L40V, at 18% we are talking a lot of giggle factor but without a lot more (x2) fruit and red grape concentrate you will have a very thin and strangely weak tasting wine that will only make you feel bad!, lots of body is required for high strength/dessert wines, chopped or minced sultanas for white and raisins for red wines at 8oz for 14% and 12oz for 18% (extra to recipe) for body, a weaker but balanced wine can actually taste stronger than a stonger wine lacking body, all the best anyhoo,H.


----------



## Lost40Vinter (Feb 12, 2011)

Chocolate Strawberry Port... That sounds like to things my wife loves more than me. Do you have the recipe for the port?


----------



## winemaker_3352 (Feb 12, 2011)

Lost40Vinter said:


> Chocolate Strawberry Port... That sounds like to things my wife loves more than me. Do you have the recipe for the port?



Here is wade's recipe:

http://www.winemakingtalk.com/forum/showthread.php?t=3494


----------



## Goodfella (Feb 13, 2011)

The problem with turning this to Port would be the small amout of fruit used in the primary.

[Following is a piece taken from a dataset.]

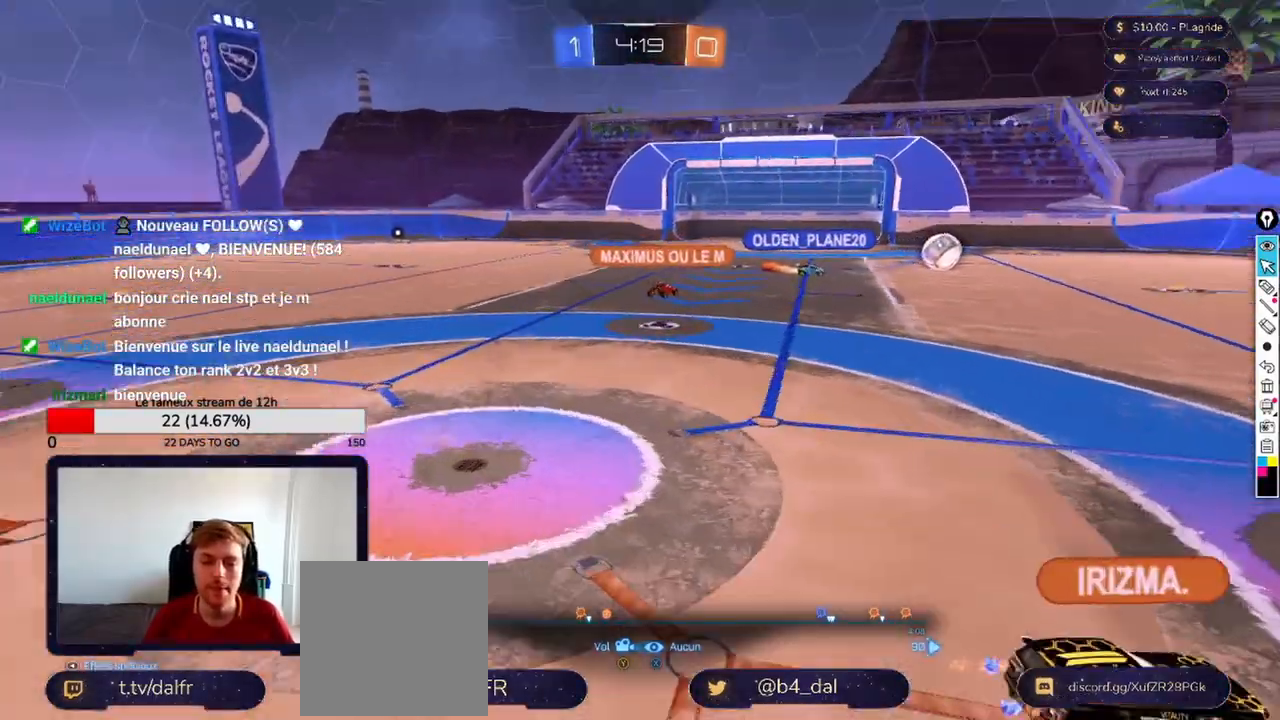
{"buttons": [], "left_stick": "up-left", "right_stick": "right", "events": [[458, "right_stick", "right"]]}
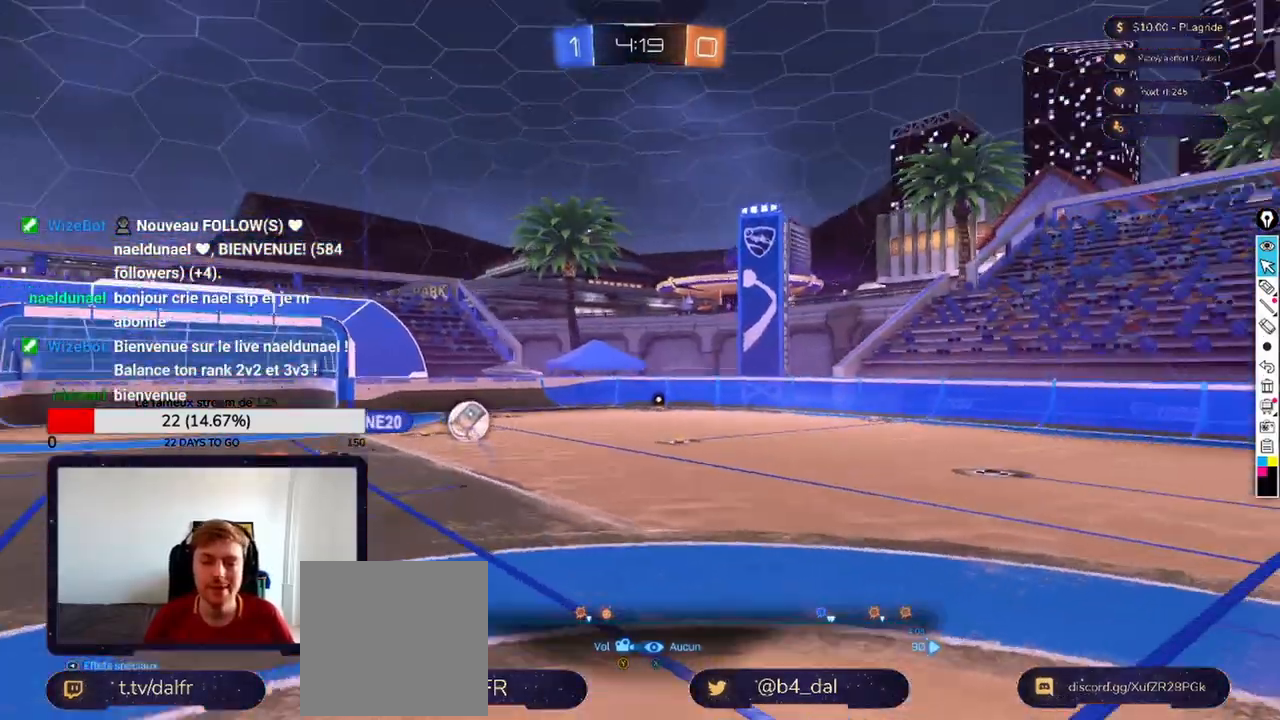
{"buttons": [], "left_stick": "up", "right_stick": "center", "events": [[125, "right_stick", "center"], [458, "left_stick", "up"]]}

I would use a massive F-Pack if you decide to make it Port.


----------



## winemaker_3352 (Feb 13, 2011)

Good call!!!


----------



## Lost40Vinter (Feb 26, 2011)

Here's an update on my stawberry wine. I now realize the frozen strawberries I used to make it were packed with sugar. My mistake for not paying attention. I took another 3 pounds of frozen strawberries and simmered them down to a syrup for a F-pack. I added sorbate and K-meta a day before adding the F-pack. I tasted the wine after the pack was added and it was still a little too dry. I added a cup of sugar and vigorously degassed. The wine has a big kick! The F-pack added alot of strawberry flavor that was lost during the fermentation. I am anxious to see how it tases once it settles in a couple of months. Right now it is like a stawberry brandi. It might be a good canidate for a warm-up after being out in the winter cold.


----------



## agdodge4x4 (Mar 1, 2011)

I think I used two recipes for my strawberry, one was Keller's. I usually take a recipe and make adjustments to it before I even start. I think the only thing I really changed in my recipe is that I used 5lbs of strawberries for a gallon plus a little.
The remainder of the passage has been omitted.